BL: Das war es auf jeden Fall! Bei uns im Unternehmen hieß es immer „bei uns gibt es kein Mobbing und es gibt kein Burnout“… was jedoch der Realität leider nicht entsprach. In der Gruppentherapie hatte ich zum ersten Mal gemerkt, dass es noch sehr viele andere gibt, die das gleiche wie ich erlebt haben.
OC: Da wird es auch deutlich, dass Burnout keineswegs ein persönliches Scheitern darstellt, sondern vielmehr auch mit ungünstigen Arbeitsbedingungen und mit dem Unternehmensklima etwas zu tun hat… Aber was würden Sie sagen, wie wirksam oder wie nützlich die Therapie gewesen ist?
BL: Die Therapie war sehr gut. Sie hat auch langfristig etwas gebracht und ich habe viel zum Umgang mit Belastungen gelernt.
OC: Haben Sie auch weiterhin die Entspannungstechniken angewendet?
BL: Nein, das nicht, aber ich habe einfach gelernt, besser darauf zu achten, was mir gut tut und was nicht…
OC: Also auch wieder auf den eigenen Körper hören… Was würden Sie aber sagen, wie schwierig war es, nach der Therapie wieder in den Arbeitsalltag hereinzukommen?
BL: Die Arbeit an sich war nicht schwierig, ich hatte sofort meine Position innerhalb des Unternehmens gewechselt und erst einmal einen Gang zurück geschaltet.
OC: Wie hatten Ihre Arbeitskollegen und die Führungskräfte nach Ihrer Rückkehr auf Sie reagiert? Hatten Sie sich stigmatisiert gefühlt?
BL: Es hat keiner irgendwie was gesagt und ich hatte den Eindruck, dass Sie mich vermeiden. Alle wussten was los war, doch keiner hat es angesprochen. Ich hätte mir auf alle Fälle Gespräche im größeren Umfang gewünscht. Vor allem in einer eher dörflichen Gegend war das ziemlich kritisch.
OC: Was denken Sie, was in Unternehmen grundsätzlich geändert werden müsste, damit es weniger häufig zu Burnout kommt und damit auch besser umgegangen wird?

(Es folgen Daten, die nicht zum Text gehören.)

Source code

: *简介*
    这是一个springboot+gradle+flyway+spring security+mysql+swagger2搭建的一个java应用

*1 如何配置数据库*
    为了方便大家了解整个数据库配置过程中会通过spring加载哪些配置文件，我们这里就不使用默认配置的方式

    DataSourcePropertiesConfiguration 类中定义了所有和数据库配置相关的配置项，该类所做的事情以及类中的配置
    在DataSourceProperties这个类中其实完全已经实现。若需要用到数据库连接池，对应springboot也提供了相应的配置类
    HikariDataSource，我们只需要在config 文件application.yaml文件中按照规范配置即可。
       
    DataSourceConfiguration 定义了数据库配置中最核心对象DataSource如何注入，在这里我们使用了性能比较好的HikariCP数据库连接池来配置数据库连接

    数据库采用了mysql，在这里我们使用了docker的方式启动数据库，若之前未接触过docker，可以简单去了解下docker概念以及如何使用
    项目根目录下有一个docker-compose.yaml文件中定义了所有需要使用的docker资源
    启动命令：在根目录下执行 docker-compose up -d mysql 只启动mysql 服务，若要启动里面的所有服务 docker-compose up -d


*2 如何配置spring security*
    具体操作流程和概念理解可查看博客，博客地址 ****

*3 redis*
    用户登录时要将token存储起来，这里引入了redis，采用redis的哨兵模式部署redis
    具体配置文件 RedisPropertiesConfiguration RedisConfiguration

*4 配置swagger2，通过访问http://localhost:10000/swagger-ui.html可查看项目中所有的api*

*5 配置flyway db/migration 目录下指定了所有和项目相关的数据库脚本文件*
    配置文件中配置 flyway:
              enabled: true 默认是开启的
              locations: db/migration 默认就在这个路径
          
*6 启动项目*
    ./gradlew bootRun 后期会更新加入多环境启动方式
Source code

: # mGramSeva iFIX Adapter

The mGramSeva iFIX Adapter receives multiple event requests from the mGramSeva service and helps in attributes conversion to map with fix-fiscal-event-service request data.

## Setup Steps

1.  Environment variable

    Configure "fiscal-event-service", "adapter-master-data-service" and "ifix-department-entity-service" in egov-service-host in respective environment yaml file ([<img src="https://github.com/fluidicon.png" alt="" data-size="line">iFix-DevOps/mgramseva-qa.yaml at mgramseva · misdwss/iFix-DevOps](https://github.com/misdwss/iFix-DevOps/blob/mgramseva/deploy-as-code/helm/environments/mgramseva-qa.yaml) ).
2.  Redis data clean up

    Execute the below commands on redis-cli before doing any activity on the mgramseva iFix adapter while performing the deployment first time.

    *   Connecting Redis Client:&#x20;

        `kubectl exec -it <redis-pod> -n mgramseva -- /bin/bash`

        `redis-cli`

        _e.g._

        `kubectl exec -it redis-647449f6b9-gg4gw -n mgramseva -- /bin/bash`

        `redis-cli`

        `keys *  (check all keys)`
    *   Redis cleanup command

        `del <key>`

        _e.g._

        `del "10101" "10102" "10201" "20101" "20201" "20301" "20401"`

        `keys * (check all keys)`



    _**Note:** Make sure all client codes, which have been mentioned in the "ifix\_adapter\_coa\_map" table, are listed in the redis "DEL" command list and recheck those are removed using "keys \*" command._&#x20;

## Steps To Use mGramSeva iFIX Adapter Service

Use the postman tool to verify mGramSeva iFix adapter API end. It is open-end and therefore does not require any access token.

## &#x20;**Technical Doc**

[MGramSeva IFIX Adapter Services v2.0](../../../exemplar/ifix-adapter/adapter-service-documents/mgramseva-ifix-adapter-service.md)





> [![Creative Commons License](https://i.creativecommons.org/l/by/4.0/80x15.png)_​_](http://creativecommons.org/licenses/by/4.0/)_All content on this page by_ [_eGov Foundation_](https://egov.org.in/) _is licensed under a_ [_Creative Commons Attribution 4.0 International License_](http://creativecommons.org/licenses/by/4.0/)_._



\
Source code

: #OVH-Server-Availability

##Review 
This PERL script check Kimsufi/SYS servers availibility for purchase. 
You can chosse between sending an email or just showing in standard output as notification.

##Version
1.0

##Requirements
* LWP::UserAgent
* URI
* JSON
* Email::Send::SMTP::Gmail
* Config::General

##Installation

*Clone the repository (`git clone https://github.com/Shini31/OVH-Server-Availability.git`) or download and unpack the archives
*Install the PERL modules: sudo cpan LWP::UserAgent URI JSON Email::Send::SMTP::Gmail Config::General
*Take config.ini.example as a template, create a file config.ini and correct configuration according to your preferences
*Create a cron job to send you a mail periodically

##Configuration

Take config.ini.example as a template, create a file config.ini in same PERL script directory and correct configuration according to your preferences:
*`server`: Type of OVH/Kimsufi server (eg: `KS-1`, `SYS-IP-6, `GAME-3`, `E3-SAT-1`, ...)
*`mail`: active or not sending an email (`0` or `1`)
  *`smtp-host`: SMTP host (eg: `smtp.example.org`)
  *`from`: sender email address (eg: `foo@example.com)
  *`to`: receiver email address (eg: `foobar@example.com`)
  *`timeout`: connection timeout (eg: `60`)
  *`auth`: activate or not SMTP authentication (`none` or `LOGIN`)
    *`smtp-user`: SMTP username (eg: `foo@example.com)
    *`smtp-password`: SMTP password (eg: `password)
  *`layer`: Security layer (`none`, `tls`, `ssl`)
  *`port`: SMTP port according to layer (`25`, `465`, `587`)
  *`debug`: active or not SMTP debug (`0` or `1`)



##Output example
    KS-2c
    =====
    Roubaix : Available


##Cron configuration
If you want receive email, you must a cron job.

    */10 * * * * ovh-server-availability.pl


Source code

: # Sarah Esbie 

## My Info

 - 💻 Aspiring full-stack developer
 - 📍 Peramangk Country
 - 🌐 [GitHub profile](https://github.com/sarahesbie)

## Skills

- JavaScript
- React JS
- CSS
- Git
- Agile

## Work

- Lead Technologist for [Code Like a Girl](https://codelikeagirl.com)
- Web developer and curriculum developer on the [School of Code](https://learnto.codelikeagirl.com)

BL: Die Arbeitsbedingungen sollten auf jeden Fall so gestaltet werden, dass die psychische und körperliche Gesundheit der Mitarbeiter dabei nicht gefährdet wird. Und die Führungskräfte sollten geschult werden, wie Sie mit psychischen Erkrankungen am Arbeitsplatz umgehen, wie sie die ersten Warnzeichen erkennen und wie sie ihre Mitarbeiter unterstützen können, denn einfach wegschauen macht es nur schlimmer. Es sollte auch klar sein, welche Ansprechpartner man im Unternehmen für solche Themen hat und an wen man sich dann wenden kann.
OC: Können Sie Personen irgendwelche Tipps geben, die genau die gleiche Situation durchmachen wie Sie damals?
BL: Sie sollten auf alle Fälle mit anderen Personen darüber sprechen. Sie werden dabei ziemlich schnell merken, dass man kein Einzelfall ist und dass es noch so viele andere Menschen gibt, die in der gleichen Situation stecken… Sie sollten auch versuchen, sich regelmäßig Zeit für sich zu nehmen und durch Entspannung neue Kraft zu schöpfen. Nicht zuletzt sollten Sie sich professionelle Hilfe holen. So können Sie die Situation entschärfen, bevor alles noch schlimmer wird. Und vor allem sollten Sie sich von all den Dingen befreien, die Ihnen nicht gut tun – egal was das ist…
OC: Herr BL, ich bedanke mich nochmal ganz herzlich dafür, dass Sie bei unserem Interview mitgemacht haben! Ich denke, sowohl Beschäftigte als auch Führungskräfte und Personalverantwortliche können sich Ihre Anregungen und Tipps zu Herzen nehmen, um die Arbeit wieder zu etwas Positivem zu verwandeln.
BL: Sehr gerne!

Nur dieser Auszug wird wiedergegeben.